- Exercise objective
Gather every line of the entries that includes the word "ежевику".

- Source information
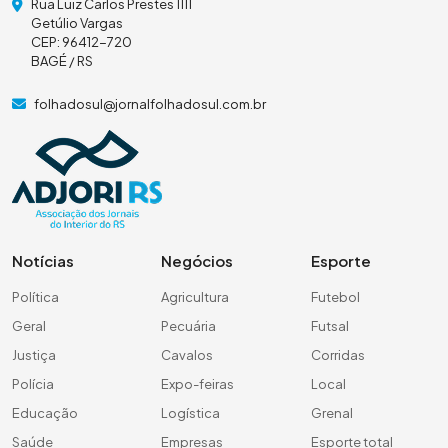
Rua Luiz Carlos Prestes 1111
Getúlio Vargas
CEP: 96412-720
BAGÉ / RS
folhadosul@jornalfolhadosul.com.br
Notícias
Negócios
Esporte
Política
Agricultura
Futebol
Geral
Pecuária
Futsal
Justiça
Cavalos
Corridas
Polícia
Expo-feiras
Local
Educação
Logística
Grenal
Saúde
Empresas
Esporte total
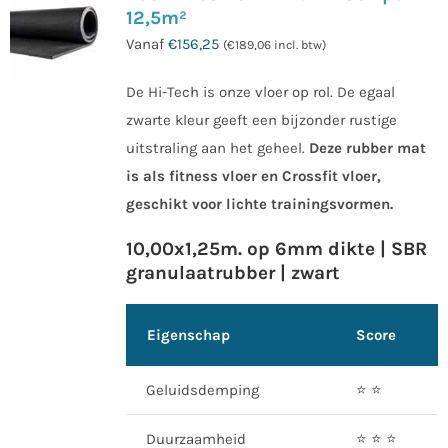
12,5m²
Vanaf
€
156,25
(
€
189,06
incl. btw)
De Hi-Tech is onze vloer op rol. De egaal
zwarte kleur geeft een bijzonder rustige
uitstraling aan het geheel.
Deze rubber mat
is als fitness vloer en Crossfit vloer,
geschikt voor lichte trainingsvormen.
10,00x1,25m. op 6mm dikte | SBR
granulaatrubber | zwart
Eigenschap
Score
Geluidsdemping
⭐️ ⭐️
Duurzaamheid
⭐️ ⭐️ ⭐️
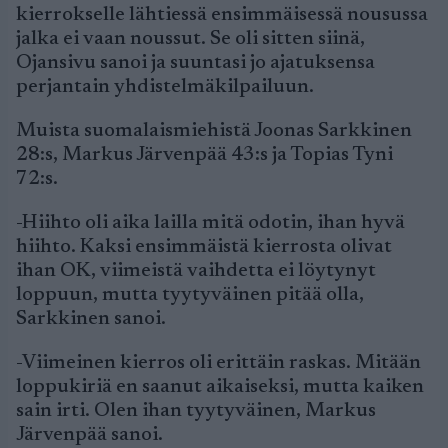
kierrokselle lähtiessä ensimmäisessä nousussa
jalka ei vaan noussut. Se oli sitten siinä,
Ojansivu sanoi ja suuntasi jo ajatuksensa
perjantain yhdistelmäkilpailuun.
Muista suomalaismiehistä Joonas Sarkkinen
28:s, Markus Järvenpää 43:s ja Topias Tyni
72:s.
-Hiihto oli aika lailla mitä odotin, ihan hyvä
hiihto. Kaksi ensimmäistä kierrosta olivat
ihan OK, viimeistä vaihdetta ei löytynyt
loppuun, mutta tyytyväinen pitää olla,
Sarkkinen sanoi.
-Viimeinen kierros oli erittäin raskas. Mitään
loppukiriä en saanut aikaiseksi, mutta kaiken
sain irti. Olen ihan tyytyväinen, Markus
Järvenpää sanoi.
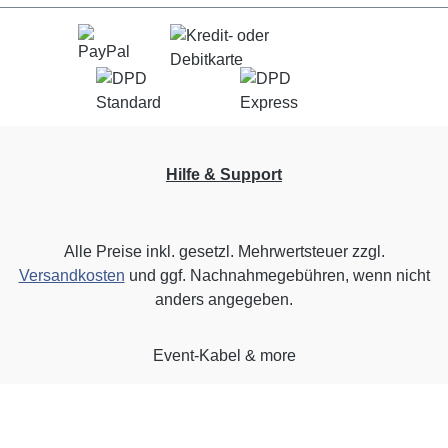
Hilfe & Support
Alle Preise inkl. gesetzl. Mehrwertsteuer zzgl.
Versandkosten
und ggf. Nachnahmegebühren, wenn nicht
anders angegeben.
Event-Kabel & more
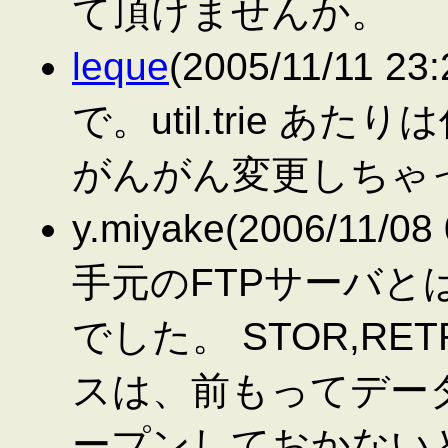
て頂けませんか。
leque
(2005/11/11 
で。util.trie 
がんがん変更しちゃって
y.miyake(2006/11/08
手元のFTPサーバ
でした。 STOR,R
スは、前もってデータ
ープンしておかない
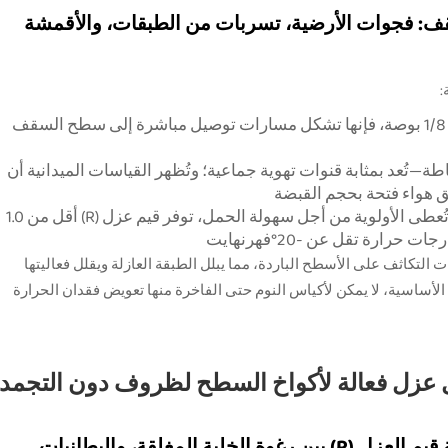
قف: فجوات الأرضية، تسربات من الطبقات، والأقمشة
:
حتى لو كانت ضيقة جدًا بحجم 1/8 بوصة، فإنها تشكل مسارات توصيل مباشرة إلى سطح السقف
تُعد بمثابة قنوات تهوية جماعية؛ وتُظهر القياسات الميدانية أن
 هواء فتحة بحجم القبضة
التي غالبًا ما تُعطى الأولوية من أجل سهولة الحمل، توفر قيم عزل (R) أقل من 1.0
 التكاثف على الأسطح الباردة، مما يبلل الطبقة العازلة ويقلل فعاليتها
ذه العيوب الأساسية، لا يمكن لأكياس النوم حتى الفاخرة منها تعويض فقدان الحرارة
عزل فعالة لأكواخ السطح لظروف دون التجمد
أنظمة أرضيات العزل الحراري: مقارنة قيم العزل (R) بين رغوة الخلية المغلقة، والبطانيات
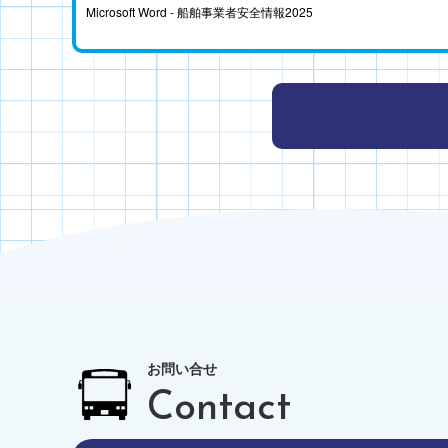
Microsoft Word - 船舶事業者安全情報2025
お問い合せ
Contact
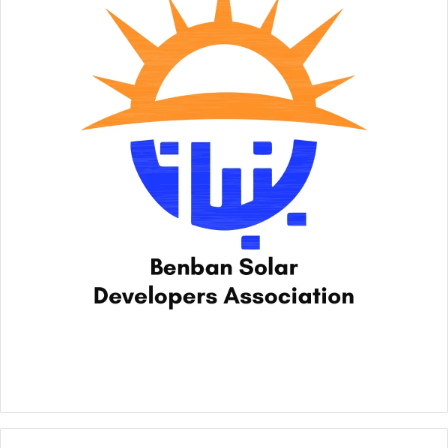
المصادر الرئيسية لإيرادات الدولة من النقد الأجنبي من خلال تعظيم
تحويلات المصريين العاملين بالخارج، مع التأكيد على التعاون
المنقطع النظير من إدارة البنوك وكافة كوادرهم وممثليهم في
مجلس إدارة شركة IBAG.
وأضاف أن إستراتيجية الشركة لن تتوقف عند هذا الحد، بل ستمتد
إلى أفق أخري في المستقبل القريب فيما يخص التحويلات وذلك
باستخدام الرقمنة في التحويلات ومحافظ الهواتف المحمولة
مستندين في ذلك على خبرة شركة ويسترن يونيون العالمية وخبرة
وإمكانيات شركائنا ” بنك مصر، البنك الأهلي المصري، وبنك القاهرة”،
مع التأكيد على أن الهدف القومي المنشود هو تحقيق شمولاً مالياً
أكثر عمقاً مما سيكون له مردوداً إيجابياً على اقتصاد الوطن.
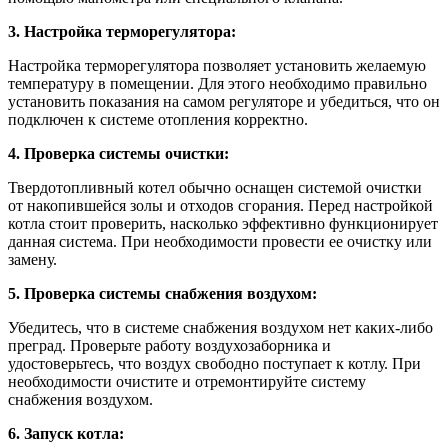
3. Настройка терморегулятора:
Настройка терморегулятора позволяет установить желаемую
температуру в помещении. Для этого необходимо правильно
установить показания на самом регуляторе и убедиться, что он
подключен к системе отопления корректно.
4. Проверка системы очистки:
Твердотопливный котел обычно оснащен системой очистки
от накопившейся золы и отходов сгорания. Перед настройкой
котла стоит проверить, насколько эффективно функционирует
данная система. При необходимости провести ее очистку или
замену.
5. Проверка системы снабжения воздухом:
Убедитесь, что в системе снабжения воздухом нет каких-либо
преград. Проверьте работу воздухозаборника и
удостоверьтесь, что воздух свободно поступает к котлу. При
необходимости очистите и отремонтируйте систему
снабжения воздухом.
6. Запуск котла:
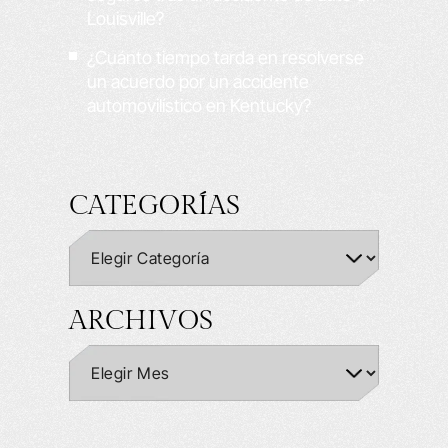
Louisville?
¿Cuánto tiempo tarda en resolverse
un acuerdo por un accidente
automovilístico en Kentucky?
CATEGORÍAS
ARCHIVOS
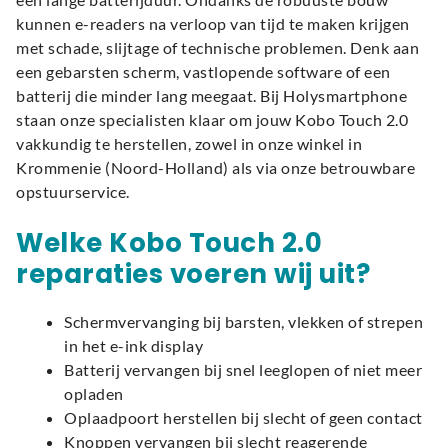
kunnen e-readers na verloop van tijd te maken krijgen
met schade, slijtage of technische problemen. Denk aan
een gebarsten scherm, vastlopende software of een
batterij die minder lang meegaat. Bij Holysmartphone
staan onze specialisten klaar om jouw Kobo Touch 2.0
vakkundig te herstellen, zowel in onze winkel in
Krommenie (Noord-Holland) als via onze betrouwbare
opstuurservice.
Welke Kobo Touch 2.0
reparaties voeren wij uit?
Schermvervanging bij barsten, vlekken of strepen
in het e-ink display
Batterij vervangen bij snel leeglopen of niet meer
opladen
Oplaadpoort herstellen bij slecht of geen contact
Knoppen vervangen bij slecht reagerende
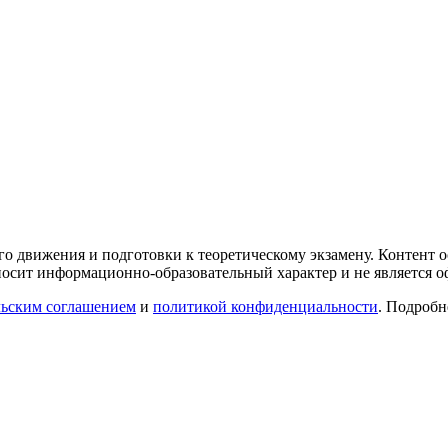
го движения и подготовки к теоретическому экзамену. Контент
осит информационно-образовательный характер и не является 
льским соглашением
и
политикой конфиденциальности
. Подроб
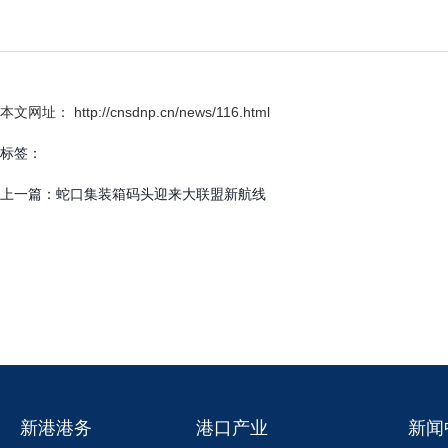
本文网址： http://cnsdnp.cn/news/116.html
标签：
上一篇：
蛇口集装箱码头迎来大联盟新航线
新港港务
港口产业
新闻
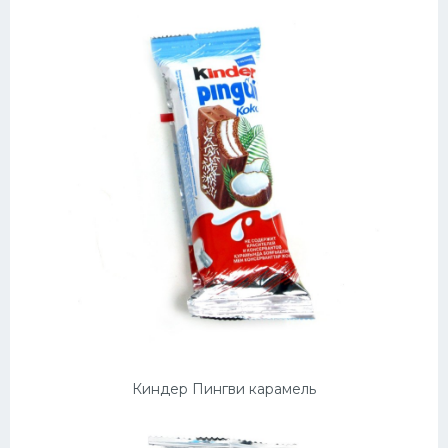
Киндер Пингви карамель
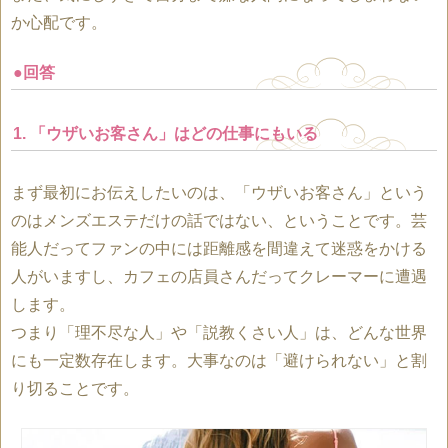
か心配です。
●回答
1. 「ウザいお客さん」はどの仕事にもいる
まず最初にお伝えしたいのは、「ウザいお客さん」という
のはメンズエステだけの話ではない、ということです。芸
能人だってファンの中には距離感を間違えて迷惑をかける
人がいますし、カフェの店員さんだってクレーマーに遭遇
します。
つまり「理不尽な人」や「説教くさい人」は、どんな世界
にも一定数存在します。大事なのは「避けられない」と割
り切ることです。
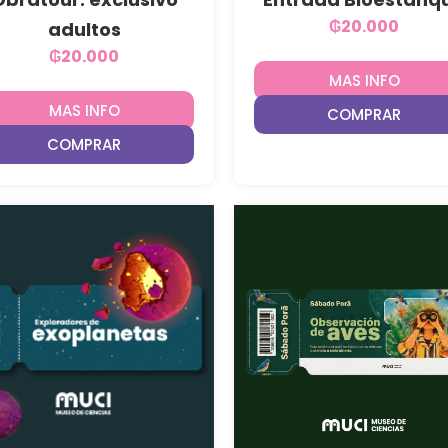
₲
20.000
adultos
₲
20.000
MAS INFO
MAS INFO
COMPRAR
COMPRAR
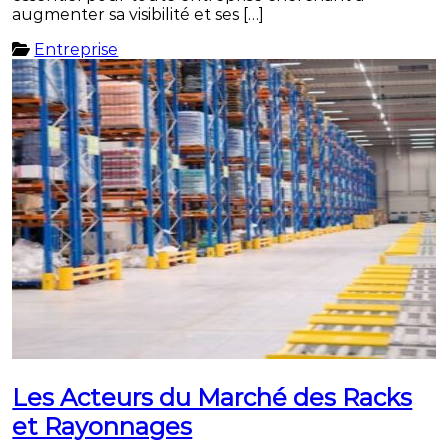
augmenter sa visibilité et ses […]
Entreprise
Les Acteurs du Marché des Racks
et Rayonnages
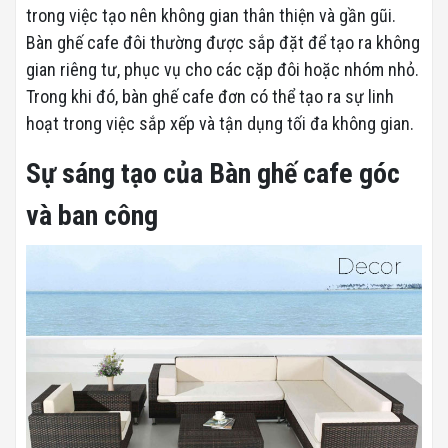
trong việc tạo nên không gian thân thiện và gần gũi.
Bàn ghế cafe đôi thường được sắp đặt để tạo ra không
gian riêng tư, phục vụ cho các cặp đôi hoặc nhóm nhỏ.
Trong khi đó, bàn ghế cafe đơn có thể tạo ra sự linh
hoạt trong việc sắp xếp và tận dụng tối đa không gian.
Sự sáng tạo của Bàn ghế cafe góc
và ban công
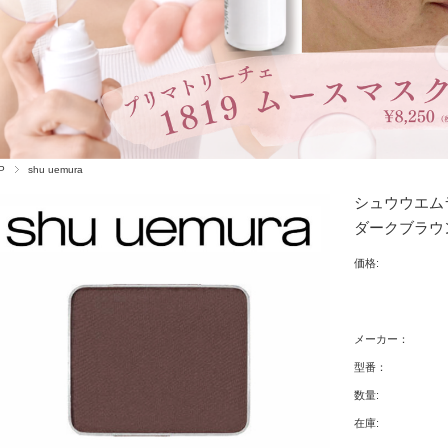
P
shu uemura
シュウウエムラ
ダークブラウン
価格:
メーカー：
型番：
数量:
在庫:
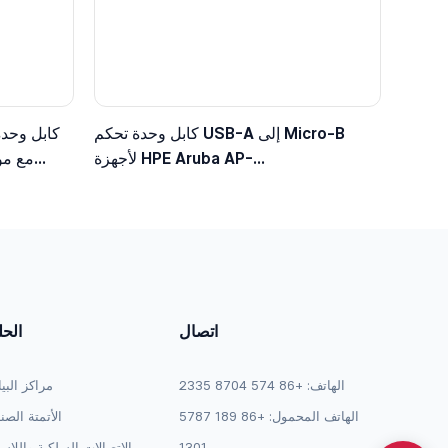
كابل وحدة تحكم USB-A إلى Micro-B
كابل وحدة
لأجهزة HPE Aruba AP-
203/303/515/535، متوافق مع JY728A /
الأ
AP-CBL-SERU
اتصال
الح
الهاتف: +86 574 8704 2335
مراكز البي
الهاتف المحمول: +86 189 5787
الأتمتة الصن
1301
الاتصالات السلكية واللاس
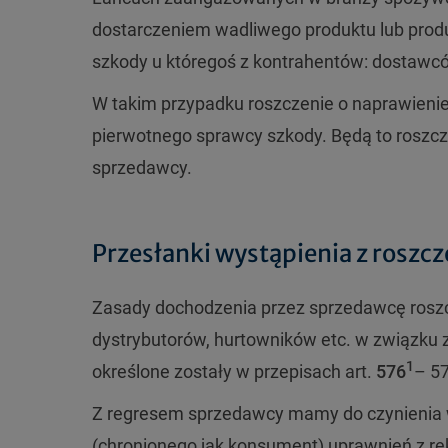
dostarczeniem wadliwego produktu lub produ
szkody u któregoś z kontrahentów: dostawcó
W takim przypadku roszczenie o naprawieni
pierwotnego sprawcy szkody. Będą to roszc
sprzedawcy.
Przesłanki wystąpienia z rosz
Zasady dochodzenia przez sprzedawcę roszc
dystrybutorów, hurtowników etc. w związku 
1
określone zostały w przepisach art.
576
– 5
Z regresem sprzedawcy mamy do czynienia w
(chronionego jak konsument) uprawnień z ręk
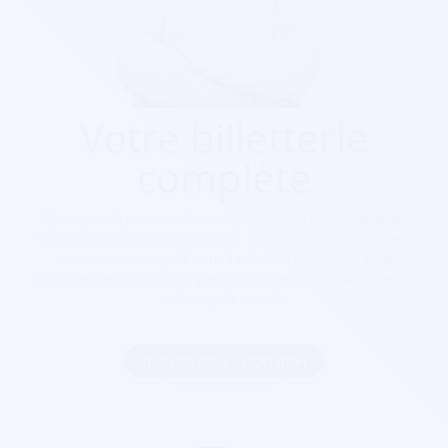
Votre billetterie
complète
Que ça soit pour
un festival, un concert, une salle de
spectacle, une soirée, cinéma, foire...
Soirée Sympa est
exactement ce qu'il vous faut. Nos billetterie sont
parfaitement sécurisés, personnalisables et s'adaptent à
votre goût visuel.
Inscrire mon association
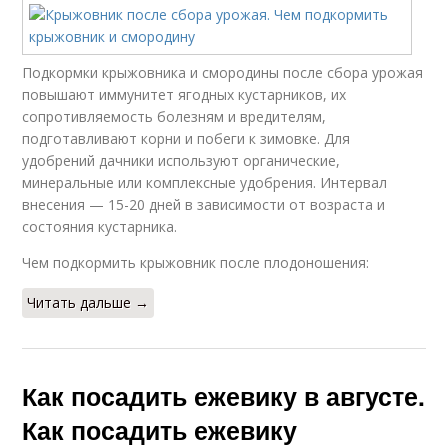
Подкормки крыжовника и смородины после сбора урожая
повышают иммунитет ягодных кустарников, их
сопротивляемость болезням и вредителям,
подготавливают корни и побеги к зимовке. Для
удобрений дачники используют органические,
минеральные или комплексные удобрения. Интервал
внесения — 15-20 дней в зависимости от возраста и
состояния кустарника.
Чем подкормить крыжовник после плодоношения:
Читать дальше →
Как посадить ежевику в августе.
Как посадить ежевику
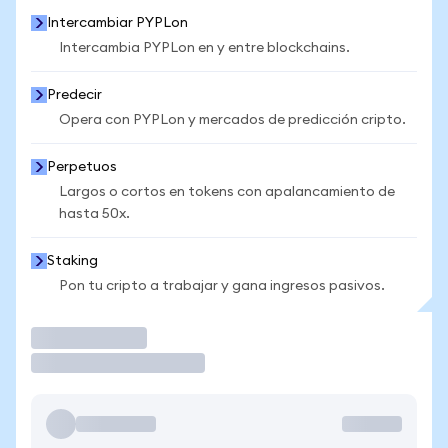
Intercambiar PYPLon
Intercambia PYPLon en y entre blockchains.
Predecir
Opera con PYPLon y mercados de predicción cripto.
Perpetuos
Largos o cortos en tokens con apalancamiento de
hasta 50x.
Staking
Pon tu cripto a trabajar y gana ingresos pasivos.
Operar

- Solution to this exercise
Как посадить ежевику в августе.
Как посадить ежевику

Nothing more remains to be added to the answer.